I have noticed a couple places in the capital city have a place to share a cigar now. I am looking for a place to go during a possible business trip in 2 weeks. I'm not looking for anything too trendy, loud or crowded on a Monday? night. I have found a couple possibilities. Can anybody recommend anything?
101 Lounge
Beechwood Lounge
Cabaret West Glen (I remember this smoking area to be a bit packed/loud)
Cattoor's On Grand
Charlie's Filling Station
Front Row
Limey's Pub
Pal Joey's Lounge
Sullys Irish Pub
*Tonic Bar (I THINK this was the place I had a cigar on their 2nd story balcony) If so, I liked it.*
Trophy's Sports Bar and Grill
*Wellma's Pub and Rooftop (I saw this place when I went to Tonic Bar. Does the rooftop allow cigars?)*
Has anybody had a cigar in any of these places recently?

Thanks,
Russ


----------



## tpharkman (Feb 20, 2010)

I have never been to the Tonic Bar but I do believe it is the place David's Briar Shoppe chooses for all of it's cigar dinners. You might give David's a call and also inquire at the Cigar Source on Ingersoll as they will occasionally pull off an event at a cigar friendly establishment as well. Both of those shops will be "in the know" on where you can have an enjoyable experience for an evening.


----------



## c2000 (Oct 16, 2003)

I thought Iowa passed a smoke ban a few years back,,correct me if I'm wrong. I thought the only place you could smoke was the casinos. 


Jerry in Minnesota.


----------



## rmorman (Apr 7, 2010)

Jerry,
They did pass a smoke ban, but some select places have found ways around it. Smoking on a patio of a bar for instance. Or Pars & Cigars has a nice humidor and a small smoking lounge. Where there is a will, there is a way!


----------



## rmorman (Apr 7, 2010)

Got this reply from David's Briar Shop when I asked about places to smoke cigars in DSM:

_We especially recommend Tonic Bar (West Glen) since we have smoked cigars there recently. We also recommend all the others on your list except Caberet West Glen (don't allow cigars any longer) and Wellman's, as we don't know if they allow cigars. But to find a place not loud or crowded on a Monday night is difficult._


----------



## tpharkman (Feb 20, 2010)

I will say this...Iowa has set back cigar smoking almost more than any other state I have spent time in. The only smoke shops of any significanceare in Des Moines and out of those the only one you can smoke in without being a member is Pars and Cigars.

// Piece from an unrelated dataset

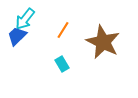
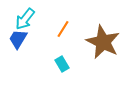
orange line: moved 1 px up
blue trapezoid: moved 1 px right, 3 px down; rotated 15 degrees counterclockwise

After recently spending a week in Florida and seeing botl smoking outside and inside of many different shops I have officially become jealous of that freedom.


----------



## rmorman (Apr 7, 2010)

tpharkman,
I agree that Iowa is sure no friend to the cigar smoker. 95% of the cigars I smoke in Iowa are out on my acreage in Rural Iowa. I still have some control of my destiny there! :happy:

I have to admit that I am lucky in my work allows me to travel across North America and I do try to make time to stop and find a cigar lounge now and again. I did send both my Senators and my congressman a letter with my concers on _Senate Bill 1461 Companion Bill to HR 1639. _Don't know if it will make any difference, but I did add my two cents.


----------